Olive Ann made a direct appeal to female aviators Louise Thaden and her co-pilot Blanche Noyes to demonstrate the abilities of the Beechcraft Staggerwing in the 1936 Bendix Trophy race. For the first time women could compete.  Engineers built fast, reliable, and durable aircraft, that were tested long distance by the nation’s best pilots. In their flight from New York to Los Angeles, Thaden and her co-pilot were victorious and set a new world record. As the Staggerwing became popular with racers, the company claimed “It takes a Beechcraft to beat a Beechcraft!”

Beech introduced a twin-engine, twin-tale model in 1937 that was sold worldwide. The Twin Beech filled many needs during and after World War II including civilian travel, utility, cargo, trainers, and photo-reconnaissance.  

As the company increased production, Walter became ill. Olive Ann stepped into his shoes, becoming the first female executive in the aircraft industry.

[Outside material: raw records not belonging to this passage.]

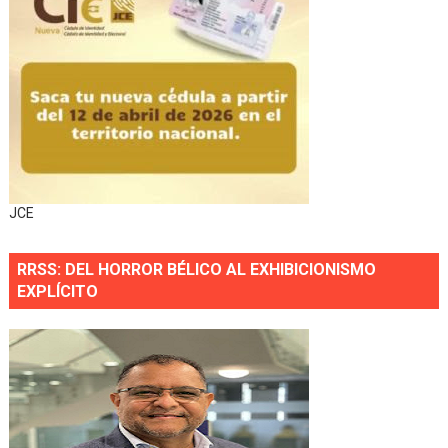
JCE
RRSS: DEL HORROR BÉLICO AL EXHIBICIONISMO
EXPLÍCITO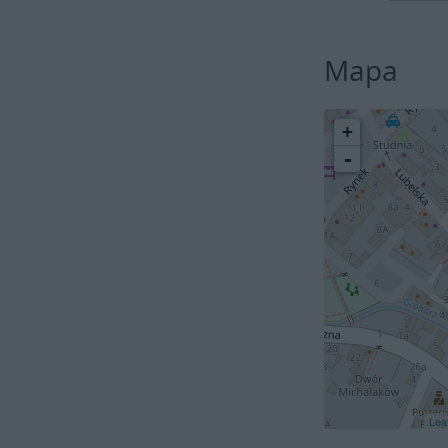
Mapa
+
-
Leaf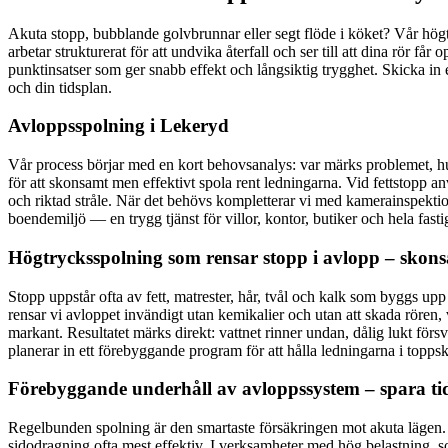
Akuta stopp, bubblande golvbrunnar eller segt flöde i köket? Vår högt
arbetar strukturerat för att undvika återfall och ser till att dina rör 
punktinsatser som ger snabb effekt och långsiktig trygghet. Skicka in
och din tidsplan.
Avloppsspolning i Lekeryd
Vår process börjar med en kort behovsanalys: var märks problemet, hu
för att skonsamt men effektivt spola rent ledningarna. Vid fettstopp
och riktad stråle. När det behövs kompletterar vi med kamerainspektion f
boendemiljö — en trygg tjänst för villor, kontor, butiker och hela fast
Högtrycksspolning som rensar stopp i avlopp – skonsa
Stopp uppstår ofta av fett, matrester, hår, tvål och kalk som byggs u
rensar vi avloppet invändigt utan kemikalier och utan att skada rören, 
markant. Resultatet märks direkt: vattnet rinner undan, dålig lukt fö
planerar in ett förebyggande program för att hålla ledningarna i toppsk
Förebyggande underhåll av avloppssystem – spara t
Regelbunden spolning är den smartaste försäkringen mot akuta lägen. F
sidodragning ofta mest effektiv. I verksamheter med hög belastning, som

During the war years they retooled for the military; nearly all bombardiers and navigators trained in a Beechcraft. After the war was over, production slowed, and they began to diversify the line beyond aviation to keep their trained employees at work. They made vending machines, pie plates, a corn harvester, and the futuristic Dymaxion House that looked like a flying saucer. When Walter died in 1950, the Korean War had already begun. Olive Ann returned to lead the company through wartime production once again, increasing the staff from 2,500 to 13,000.

She negotiated a contract with NASA to produce cryogenic fuel storage systems to support the space race. Their cabin pressurizing system was used on the successful Gemini-4 mission. Olive Ann oversaw new models for civilian and military use and produced storage systems for six Apollo spacecraft landings and the Space Shuttle. Then in 1980 she merged Beech with Raytheon.

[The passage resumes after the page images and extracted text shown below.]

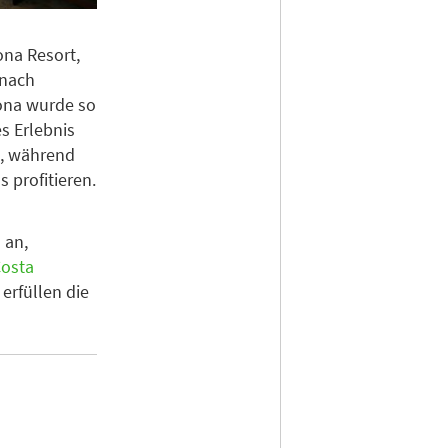
na Resort,
 nach
ona wurde so
es Erlebnis
ce, während
 profitieren.
 an,
osta
e erfüllen die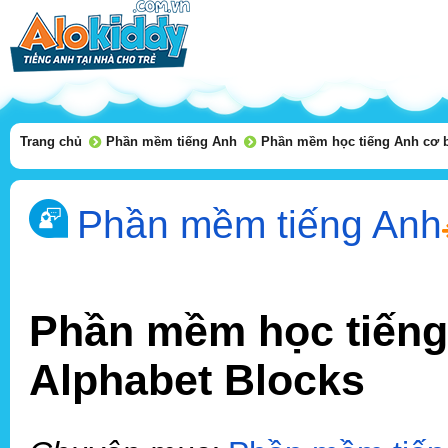
Trang chủ
Phần mềm tiếng Anh
Phần mềm học tiếng Anh cơ b
Phần mềm tiếng Anh
Phần mềm học tiếng
Alphabet Blocks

Olive Ann was a private person who gave infrequent interviews, but she did not hesitate in sharing her enthusiasm for the aircraft industry and its future.

“If you enjoy your work, all you have to do is be capable and take the pitfalls along with the good,” she said. “I was very fortunate throughout my life that I didn’t have to do anything that I didn’t like. I enjoyed what I did.”